**Task objective:**
Check each line of the entries below for the word "como", and copy the lines that have it.

(Page-level text extractions)
▼
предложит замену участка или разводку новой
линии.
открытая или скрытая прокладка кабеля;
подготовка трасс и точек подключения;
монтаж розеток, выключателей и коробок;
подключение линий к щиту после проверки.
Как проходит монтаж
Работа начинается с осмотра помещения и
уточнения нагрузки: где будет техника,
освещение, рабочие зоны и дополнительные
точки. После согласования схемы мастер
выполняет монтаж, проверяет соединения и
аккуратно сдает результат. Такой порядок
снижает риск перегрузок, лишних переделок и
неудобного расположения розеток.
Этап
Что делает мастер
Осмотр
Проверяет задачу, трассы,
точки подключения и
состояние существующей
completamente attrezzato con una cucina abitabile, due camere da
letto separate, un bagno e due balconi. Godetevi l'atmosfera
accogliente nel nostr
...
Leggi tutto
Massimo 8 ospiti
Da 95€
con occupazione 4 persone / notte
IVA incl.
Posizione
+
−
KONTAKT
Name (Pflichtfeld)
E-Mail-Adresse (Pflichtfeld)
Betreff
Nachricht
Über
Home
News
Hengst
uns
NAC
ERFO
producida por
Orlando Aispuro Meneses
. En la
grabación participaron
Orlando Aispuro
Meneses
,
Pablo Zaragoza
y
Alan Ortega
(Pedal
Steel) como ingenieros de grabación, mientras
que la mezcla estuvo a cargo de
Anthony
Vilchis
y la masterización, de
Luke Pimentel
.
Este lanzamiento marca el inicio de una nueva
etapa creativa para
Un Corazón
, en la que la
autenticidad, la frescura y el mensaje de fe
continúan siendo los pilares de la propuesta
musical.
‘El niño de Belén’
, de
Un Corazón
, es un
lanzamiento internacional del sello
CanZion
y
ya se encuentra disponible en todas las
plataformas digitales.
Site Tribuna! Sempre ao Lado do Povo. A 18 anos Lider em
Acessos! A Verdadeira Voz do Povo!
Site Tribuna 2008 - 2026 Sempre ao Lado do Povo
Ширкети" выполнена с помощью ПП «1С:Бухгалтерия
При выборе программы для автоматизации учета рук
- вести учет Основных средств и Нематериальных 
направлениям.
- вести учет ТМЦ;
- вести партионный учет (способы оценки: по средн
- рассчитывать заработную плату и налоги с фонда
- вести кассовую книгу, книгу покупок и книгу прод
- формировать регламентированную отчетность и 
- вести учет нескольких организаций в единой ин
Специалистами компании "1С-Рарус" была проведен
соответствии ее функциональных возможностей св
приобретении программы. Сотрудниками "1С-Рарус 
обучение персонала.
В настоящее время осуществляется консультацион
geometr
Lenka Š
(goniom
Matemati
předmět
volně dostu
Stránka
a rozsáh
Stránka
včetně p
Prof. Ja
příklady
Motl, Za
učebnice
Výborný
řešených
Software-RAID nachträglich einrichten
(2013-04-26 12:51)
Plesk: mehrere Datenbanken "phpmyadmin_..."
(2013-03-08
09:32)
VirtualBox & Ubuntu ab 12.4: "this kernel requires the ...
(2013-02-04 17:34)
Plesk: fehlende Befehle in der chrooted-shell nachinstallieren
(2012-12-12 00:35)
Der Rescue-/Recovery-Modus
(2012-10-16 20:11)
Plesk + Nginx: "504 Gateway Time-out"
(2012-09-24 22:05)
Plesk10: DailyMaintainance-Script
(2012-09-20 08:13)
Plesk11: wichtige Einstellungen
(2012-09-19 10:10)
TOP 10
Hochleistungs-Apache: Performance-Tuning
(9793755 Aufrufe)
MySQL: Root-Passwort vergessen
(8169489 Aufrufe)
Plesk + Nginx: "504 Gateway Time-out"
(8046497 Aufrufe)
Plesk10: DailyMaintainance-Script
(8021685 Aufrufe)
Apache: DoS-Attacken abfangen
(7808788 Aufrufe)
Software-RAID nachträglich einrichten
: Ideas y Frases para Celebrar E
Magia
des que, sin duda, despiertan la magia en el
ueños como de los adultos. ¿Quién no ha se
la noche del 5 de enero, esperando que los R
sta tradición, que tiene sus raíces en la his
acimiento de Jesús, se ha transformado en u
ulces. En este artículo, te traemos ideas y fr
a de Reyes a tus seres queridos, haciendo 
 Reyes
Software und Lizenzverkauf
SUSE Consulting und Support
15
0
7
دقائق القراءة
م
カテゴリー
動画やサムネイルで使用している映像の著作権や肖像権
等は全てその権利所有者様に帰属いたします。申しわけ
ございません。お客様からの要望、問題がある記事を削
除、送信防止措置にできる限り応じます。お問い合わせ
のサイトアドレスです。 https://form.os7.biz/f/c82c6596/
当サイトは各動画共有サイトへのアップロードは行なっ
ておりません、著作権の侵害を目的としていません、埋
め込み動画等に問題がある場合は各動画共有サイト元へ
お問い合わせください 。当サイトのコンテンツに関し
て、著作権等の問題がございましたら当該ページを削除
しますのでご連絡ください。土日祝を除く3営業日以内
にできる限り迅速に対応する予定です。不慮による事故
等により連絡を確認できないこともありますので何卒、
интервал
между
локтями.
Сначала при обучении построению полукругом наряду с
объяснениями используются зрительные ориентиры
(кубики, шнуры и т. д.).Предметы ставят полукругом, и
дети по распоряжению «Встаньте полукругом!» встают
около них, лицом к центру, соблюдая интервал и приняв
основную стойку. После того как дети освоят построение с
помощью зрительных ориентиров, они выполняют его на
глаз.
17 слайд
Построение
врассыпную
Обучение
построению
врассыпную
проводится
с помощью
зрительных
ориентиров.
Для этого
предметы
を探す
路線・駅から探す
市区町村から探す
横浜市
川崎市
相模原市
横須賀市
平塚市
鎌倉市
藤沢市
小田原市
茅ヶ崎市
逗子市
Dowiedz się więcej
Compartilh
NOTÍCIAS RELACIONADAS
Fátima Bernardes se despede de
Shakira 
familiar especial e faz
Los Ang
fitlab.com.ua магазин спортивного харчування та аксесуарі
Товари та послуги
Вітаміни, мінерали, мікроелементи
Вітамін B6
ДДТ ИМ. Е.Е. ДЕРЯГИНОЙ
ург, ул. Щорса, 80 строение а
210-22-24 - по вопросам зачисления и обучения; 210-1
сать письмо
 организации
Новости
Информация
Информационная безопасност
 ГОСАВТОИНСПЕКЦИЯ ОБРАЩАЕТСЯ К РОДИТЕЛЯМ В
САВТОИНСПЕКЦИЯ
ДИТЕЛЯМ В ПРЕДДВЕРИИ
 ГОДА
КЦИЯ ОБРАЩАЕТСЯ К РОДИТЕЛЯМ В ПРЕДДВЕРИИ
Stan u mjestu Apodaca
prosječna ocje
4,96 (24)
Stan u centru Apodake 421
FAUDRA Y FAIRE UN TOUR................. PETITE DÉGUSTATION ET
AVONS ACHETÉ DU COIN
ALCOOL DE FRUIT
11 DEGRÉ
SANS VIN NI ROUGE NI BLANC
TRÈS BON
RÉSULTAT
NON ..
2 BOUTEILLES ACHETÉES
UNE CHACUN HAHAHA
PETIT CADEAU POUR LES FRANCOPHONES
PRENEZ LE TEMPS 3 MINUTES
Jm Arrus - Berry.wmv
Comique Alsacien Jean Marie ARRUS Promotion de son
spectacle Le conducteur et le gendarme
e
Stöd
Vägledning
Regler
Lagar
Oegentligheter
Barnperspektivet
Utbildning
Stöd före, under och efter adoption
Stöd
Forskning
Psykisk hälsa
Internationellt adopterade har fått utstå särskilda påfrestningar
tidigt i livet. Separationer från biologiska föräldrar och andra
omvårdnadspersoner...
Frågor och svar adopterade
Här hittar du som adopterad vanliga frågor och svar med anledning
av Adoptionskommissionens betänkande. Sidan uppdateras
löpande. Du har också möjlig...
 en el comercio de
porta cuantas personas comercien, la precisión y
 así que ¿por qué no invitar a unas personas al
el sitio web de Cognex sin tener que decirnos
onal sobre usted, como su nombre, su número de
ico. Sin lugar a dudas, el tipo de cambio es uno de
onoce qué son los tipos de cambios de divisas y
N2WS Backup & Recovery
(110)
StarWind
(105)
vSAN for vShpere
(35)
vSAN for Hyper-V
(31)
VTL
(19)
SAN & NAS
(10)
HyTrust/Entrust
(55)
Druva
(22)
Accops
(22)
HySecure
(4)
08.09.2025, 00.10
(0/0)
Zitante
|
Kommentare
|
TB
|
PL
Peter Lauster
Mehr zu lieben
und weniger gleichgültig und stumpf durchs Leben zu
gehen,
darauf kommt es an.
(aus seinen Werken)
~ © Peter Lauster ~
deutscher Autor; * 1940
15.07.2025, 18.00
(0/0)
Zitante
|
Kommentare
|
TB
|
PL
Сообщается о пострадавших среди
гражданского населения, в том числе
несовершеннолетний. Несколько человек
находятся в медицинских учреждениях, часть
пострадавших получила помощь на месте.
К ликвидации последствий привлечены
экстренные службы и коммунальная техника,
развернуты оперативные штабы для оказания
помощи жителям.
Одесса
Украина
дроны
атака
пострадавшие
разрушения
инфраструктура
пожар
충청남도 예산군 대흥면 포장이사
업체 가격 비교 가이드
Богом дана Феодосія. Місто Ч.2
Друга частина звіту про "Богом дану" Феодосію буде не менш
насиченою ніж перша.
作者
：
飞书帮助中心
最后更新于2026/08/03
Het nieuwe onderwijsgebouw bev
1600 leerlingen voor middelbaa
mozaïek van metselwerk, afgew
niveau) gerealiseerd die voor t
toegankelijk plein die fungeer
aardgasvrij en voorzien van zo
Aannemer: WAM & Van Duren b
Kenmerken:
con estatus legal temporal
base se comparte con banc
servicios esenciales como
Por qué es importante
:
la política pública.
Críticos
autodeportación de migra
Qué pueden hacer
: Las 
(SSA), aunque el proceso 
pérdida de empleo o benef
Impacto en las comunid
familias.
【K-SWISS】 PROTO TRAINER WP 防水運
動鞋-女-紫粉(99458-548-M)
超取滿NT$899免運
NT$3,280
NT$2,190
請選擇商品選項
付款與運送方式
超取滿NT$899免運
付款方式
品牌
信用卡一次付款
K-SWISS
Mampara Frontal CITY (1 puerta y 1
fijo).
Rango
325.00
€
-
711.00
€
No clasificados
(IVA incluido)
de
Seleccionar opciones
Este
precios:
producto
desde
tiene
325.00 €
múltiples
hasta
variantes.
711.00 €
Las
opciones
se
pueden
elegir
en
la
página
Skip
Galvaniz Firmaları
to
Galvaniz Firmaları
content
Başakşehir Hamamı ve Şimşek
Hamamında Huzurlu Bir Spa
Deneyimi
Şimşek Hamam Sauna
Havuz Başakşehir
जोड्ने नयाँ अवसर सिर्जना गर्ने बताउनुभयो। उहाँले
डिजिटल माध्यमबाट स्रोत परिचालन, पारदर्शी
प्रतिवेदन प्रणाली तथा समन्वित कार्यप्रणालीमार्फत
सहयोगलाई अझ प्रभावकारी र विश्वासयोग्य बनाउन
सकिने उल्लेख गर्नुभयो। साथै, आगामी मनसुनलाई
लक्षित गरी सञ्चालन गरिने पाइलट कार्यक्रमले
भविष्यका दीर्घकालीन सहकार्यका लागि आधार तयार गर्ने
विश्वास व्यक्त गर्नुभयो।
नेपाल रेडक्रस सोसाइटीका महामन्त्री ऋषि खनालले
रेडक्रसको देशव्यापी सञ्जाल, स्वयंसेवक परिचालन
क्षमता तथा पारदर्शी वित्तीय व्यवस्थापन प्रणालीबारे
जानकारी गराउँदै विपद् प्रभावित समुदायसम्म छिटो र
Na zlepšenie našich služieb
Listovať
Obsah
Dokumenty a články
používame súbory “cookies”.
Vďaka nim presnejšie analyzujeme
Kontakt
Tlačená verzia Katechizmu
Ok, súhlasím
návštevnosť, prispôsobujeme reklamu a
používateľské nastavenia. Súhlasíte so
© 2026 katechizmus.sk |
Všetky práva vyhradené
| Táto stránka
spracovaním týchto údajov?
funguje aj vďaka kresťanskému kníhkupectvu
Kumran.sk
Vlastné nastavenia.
▲
**Problem solution:**
Steel) como ingenieros de grabación, mientras
ueños como de los adultos. ¿Quién no ha se
onal sobre usted, como su nombre, su número de
servicios esenciales como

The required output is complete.